Milos wrote:jkiliani wrote:Not sure what you're talking about here. Leela (as in Leela 0.11) certainly has tactical weaknesses, but that's an MCTS engine with a neural net, not a pure NN engine like Leela Zero.
And while Leela Zero may still have some tactical vulnerabilities, they're getting really hard to exploit, certainly for humans.
Agreed that policy guided search has some similarity to Alpha-Beta on a mature, larger neural net.
Cut the crap.
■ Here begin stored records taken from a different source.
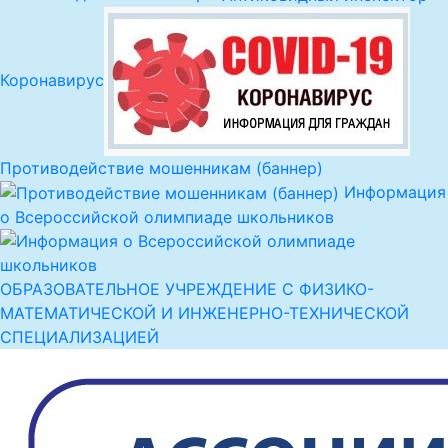
Коронавирус
Противодействие мошенникам (баннер)
Информация
о Всероссийской олимпиаде школьников
ОБРАЗОВАТЕЛЬНОЕ УЧРЕЖДЕНИЕ С ФИЗИКО-
МАТЕМАТИЧЕСКОЙ И ИНЖЕНЕРНО-ТЕХНИЧЕСКОЙ
СПЕЦИАЛИЗАЦИЕЙ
Return here when LC0 network alone (single playout) is able to beat SF depth 1 search.
I'm pretty confident that will not happen any time soon, especially if you don't increase the size of NN.
Just tested exactly that, with Id 150, against Stockfish with fixed depth 1:
./cutechess-cli -rounds 400 -tournament round-robin -concurrency 2 -pgnout results_tuning.pgn \
-engine name=Id_152 cmd=lczero_tunenew2 arg="--threads=1" arg="--weights=$WDR/weights_152.txt" arg="--noponder" nodes=1 tc=inf\
-engine name=sf_d1 cmd=stockfish_x86-64 option.Threads=1 depth=1 tc=inf \
-each proto=uci
Result: 1-1-0. Obviously I ran more games than two, but it turns out that both Stockfish and Lc0 are deterministic at these settings, so the end result was 200-200-0.
Unless you can come up with a way to make Stockfish non-deterministic at fixed depth 1, I consider this point now proven.
Edit: Id 150 actually wins with 1-0-1, Id 129 also scores equal with 1-1-0, only Id 125 loses with 0-1-1.
So in total, we have Lc0 performing comparably to Stockfish Depth 1. Any further questions?